» **TO-DO ITEM**
Under this line are the records; write out word for word the part that begins at the line containing "piirin virrattomaksi, niin" and ends at the line containing "agriculteurs, la petite musique", and no more.
(STUDY MATERIAL)
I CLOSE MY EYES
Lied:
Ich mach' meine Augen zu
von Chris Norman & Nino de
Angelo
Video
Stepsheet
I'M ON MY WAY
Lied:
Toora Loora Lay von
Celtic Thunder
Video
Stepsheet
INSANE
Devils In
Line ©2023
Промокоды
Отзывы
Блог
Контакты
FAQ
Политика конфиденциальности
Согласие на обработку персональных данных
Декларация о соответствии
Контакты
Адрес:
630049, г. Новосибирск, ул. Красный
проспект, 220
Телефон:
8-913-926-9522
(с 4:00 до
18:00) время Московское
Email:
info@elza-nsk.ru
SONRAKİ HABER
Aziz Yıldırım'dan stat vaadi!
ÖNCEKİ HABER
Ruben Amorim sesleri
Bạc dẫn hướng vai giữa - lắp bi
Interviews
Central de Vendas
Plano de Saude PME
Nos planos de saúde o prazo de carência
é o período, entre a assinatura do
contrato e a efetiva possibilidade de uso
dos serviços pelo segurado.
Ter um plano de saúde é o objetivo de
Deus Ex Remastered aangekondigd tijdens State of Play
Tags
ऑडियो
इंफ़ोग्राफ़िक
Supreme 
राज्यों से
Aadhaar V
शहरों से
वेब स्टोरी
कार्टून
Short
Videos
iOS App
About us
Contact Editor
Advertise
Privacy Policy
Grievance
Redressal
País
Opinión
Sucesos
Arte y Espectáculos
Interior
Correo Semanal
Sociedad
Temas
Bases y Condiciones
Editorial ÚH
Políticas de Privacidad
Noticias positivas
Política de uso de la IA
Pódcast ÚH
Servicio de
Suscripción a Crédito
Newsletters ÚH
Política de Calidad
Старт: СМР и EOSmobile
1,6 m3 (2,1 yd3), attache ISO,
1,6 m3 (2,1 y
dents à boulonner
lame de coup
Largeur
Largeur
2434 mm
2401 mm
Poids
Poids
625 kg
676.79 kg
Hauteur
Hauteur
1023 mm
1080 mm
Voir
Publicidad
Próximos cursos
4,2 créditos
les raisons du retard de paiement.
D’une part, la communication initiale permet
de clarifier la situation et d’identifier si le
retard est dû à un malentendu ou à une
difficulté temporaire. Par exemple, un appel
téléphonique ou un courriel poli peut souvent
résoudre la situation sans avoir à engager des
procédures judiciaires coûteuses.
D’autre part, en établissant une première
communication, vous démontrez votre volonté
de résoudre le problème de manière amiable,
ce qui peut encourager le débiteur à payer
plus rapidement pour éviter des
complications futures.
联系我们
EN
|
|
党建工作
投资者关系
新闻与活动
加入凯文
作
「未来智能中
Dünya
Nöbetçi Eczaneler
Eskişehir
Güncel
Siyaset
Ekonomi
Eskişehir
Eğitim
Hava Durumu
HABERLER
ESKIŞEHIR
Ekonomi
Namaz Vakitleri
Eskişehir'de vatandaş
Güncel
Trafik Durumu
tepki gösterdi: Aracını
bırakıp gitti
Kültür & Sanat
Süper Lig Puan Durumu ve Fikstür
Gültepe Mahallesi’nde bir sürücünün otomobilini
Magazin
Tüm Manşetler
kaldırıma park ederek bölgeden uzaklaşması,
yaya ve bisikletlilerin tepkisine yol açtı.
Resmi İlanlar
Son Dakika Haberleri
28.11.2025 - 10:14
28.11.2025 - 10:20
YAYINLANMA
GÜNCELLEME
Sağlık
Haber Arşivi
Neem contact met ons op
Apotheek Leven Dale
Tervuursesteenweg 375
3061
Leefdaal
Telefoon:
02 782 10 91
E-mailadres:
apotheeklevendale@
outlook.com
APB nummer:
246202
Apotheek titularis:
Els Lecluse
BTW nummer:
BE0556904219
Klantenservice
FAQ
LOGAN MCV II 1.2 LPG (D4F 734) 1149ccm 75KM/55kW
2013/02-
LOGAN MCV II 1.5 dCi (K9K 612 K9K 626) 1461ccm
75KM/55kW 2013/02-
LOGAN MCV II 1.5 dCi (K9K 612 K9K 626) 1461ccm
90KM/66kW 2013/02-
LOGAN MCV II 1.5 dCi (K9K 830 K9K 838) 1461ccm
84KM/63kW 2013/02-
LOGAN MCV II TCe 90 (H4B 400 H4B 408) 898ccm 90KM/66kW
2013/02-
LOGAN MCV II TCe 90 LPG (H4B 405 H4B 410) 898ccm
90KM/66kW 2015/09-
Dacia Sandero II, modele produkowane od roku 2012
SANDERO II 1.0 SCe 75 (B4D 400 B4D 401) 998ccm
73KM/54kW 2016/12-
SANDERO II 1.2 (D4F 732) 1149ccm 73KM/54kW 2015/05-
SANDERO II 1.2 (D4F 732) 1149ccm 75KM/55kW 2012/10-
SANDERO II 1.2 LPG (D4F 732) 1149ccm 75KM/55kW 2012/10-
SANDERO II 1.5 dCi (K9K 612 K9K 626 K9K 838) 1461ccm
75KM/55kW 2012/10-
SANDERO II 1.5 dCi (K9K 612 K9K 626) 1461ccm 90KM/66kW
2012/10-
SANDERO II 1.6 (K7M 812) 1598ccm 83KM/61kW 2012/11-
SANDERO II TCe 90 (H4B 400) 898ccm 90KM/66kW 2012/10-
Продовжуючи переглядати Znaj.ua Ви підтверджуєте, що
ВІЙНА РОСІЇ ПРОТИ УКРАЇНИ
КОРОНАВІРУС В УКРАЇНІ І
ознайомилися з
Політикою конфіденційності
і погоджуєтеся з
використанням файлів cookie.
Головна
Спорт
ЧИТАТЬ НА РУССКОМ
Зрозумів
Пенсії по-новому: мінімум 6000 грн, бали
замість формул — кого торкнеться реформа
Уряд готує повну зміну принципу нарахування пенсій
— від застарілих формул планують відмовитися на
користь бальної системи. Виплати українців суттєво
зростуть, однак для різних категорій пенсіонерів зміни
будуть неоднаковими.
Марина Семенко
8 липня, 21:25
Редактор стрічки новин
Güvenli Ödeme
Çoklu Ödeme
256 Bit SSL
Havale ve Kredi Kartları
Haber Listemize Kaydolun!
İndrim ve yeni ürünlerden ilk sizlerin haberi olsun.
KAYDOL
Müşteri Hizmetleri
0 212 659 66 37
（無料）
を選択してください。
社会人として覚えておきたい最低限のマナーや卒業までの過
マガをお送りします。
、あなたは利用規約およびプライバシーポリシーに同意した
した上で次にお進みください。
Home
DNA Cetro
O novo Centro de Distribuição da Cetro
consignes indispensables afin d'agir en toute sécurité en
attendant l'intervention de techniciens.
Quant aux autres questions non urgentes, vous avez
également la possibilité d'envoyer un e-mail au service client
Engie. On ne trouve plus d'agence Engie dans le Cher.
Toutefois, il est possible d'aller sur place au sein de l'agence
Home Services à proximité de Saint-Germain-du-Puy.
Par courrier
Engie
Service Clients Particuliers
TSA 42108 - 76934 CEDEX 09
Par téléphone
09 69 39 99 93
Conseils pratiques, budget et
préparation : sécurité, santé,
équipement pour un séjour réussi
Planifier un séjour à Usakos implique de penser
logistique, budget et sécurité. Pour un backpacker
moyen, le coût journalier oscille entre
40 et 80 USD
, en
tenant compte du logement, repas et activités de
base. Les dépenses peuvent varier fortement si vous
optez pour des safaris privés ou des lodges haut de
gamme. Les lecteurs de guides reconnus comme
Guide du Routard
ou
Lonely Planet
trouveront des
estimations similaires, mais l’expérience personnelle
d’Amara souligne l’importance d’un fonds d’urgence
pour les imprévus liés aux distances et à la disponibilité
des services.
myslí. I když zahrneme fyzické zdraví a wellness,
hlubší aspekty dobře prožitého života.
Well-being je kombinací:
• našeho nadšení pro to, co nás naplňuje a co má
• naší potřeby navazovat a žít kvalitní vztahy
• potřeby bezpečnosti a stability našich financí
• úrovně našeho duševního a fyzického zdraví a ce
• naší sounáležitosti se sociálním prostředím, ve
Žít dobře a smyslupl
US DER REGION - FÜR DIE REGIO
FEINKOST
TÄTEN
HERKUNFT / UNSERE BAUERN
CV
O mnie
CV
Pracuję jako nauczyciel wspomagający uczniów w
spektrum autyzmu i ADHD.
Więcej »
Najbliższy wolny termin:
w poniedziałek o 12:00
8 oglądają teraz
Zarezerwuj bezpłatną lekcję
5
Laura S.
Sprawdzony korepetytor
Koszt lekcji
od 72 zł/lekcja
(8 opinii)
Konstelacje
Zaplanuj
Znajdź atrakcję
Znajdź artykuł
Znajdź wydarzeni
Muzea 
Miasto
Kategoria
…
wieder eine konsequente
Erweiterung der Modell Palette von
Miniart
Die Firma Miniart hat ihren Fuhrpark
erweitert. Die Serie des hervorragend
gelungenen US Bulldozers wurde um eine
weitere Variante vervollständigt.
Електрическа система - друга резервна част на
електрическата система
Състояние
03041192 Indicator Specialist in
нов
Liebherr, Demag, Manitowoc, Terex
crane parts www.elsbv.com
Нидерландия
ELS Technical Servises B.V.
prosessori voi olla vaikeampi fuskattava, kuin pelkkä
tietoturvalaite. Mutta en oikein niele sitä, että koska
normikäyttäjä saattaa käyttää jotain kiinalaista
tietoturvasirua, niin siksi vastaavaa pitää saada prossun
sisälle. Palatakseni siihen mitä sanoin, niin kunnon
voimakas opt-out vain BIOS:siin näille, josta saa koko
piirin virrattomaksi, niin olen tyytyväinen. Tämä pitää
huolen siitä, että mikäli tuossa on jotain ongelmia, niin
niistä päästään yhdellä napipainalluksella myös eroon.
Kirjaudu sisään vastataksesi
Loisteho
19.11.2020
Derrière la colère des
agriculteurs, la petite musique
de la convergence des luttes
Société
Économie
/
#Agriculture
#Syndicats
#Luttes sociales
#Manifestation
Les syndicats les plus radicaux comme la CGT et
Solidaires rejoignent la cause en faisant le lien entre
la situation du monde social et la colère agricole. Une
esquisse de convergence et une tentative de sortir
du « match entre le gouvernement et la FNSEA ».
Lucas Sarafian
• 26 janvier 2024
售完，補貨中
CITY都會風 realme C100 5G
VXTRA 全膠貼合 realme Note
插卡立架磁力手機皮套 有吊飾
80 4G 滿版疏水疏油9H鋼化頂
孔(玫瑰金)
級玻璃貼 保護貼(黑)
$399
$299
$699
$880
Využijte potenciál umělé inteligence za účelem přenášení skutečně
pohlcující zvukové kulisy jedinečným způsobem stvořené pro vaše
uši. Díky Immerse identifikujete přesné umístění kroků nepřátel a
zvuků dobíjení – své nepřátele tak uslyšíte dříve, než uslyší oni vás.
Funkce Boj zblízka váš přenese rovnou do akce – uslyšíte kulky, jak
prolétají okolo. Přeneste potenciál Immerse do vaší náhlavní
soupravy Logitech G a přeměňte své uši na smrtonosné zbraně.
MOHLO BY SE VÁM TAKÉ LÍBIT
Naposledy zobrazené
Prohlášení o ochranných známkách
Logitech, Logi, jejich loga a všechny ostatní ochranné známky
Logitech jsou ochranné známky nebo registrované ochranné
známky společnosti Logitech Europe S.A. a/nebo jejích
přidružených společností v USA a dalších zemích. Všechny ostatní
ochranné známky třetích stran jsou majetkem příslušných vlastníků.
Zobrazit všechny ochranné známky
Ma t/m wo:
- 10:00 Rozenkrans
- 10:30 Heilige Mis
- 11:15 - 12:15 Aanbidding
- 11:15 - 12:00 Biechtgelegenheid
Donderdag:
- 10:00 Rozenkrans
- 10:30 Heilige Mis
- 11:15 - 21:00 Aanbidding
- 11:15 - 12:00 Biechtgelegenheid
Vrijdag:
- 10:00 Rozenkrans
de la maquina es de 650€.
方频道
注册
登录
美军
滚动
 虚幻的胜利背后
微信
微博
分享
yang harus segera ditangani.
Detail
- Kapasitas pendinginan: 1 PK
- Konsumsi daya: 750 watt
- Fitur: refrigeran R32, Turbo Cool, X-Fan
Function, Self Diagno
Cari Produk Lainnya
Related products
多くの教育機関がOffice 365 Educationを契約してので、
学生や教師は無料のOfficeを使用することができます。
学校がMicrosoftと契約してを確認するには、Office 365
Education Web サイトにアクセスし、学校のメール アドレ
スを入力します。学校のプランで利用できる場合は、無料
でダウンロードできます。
(End STUDY MATERIAL)
» **RESULT**
piirin virrattomaksi, niin olen tyytyväinen. Tämä pitää
huolen siitä, että mikäli tuossa on jotain ongelmia, niin
niistä päästään yhdellä napipainalluksella myös eroon.
Kirjaudu sisään vastataksesi
Loisteho
19.11.2020
Derrière la colère des
agriculteurs, la petite musique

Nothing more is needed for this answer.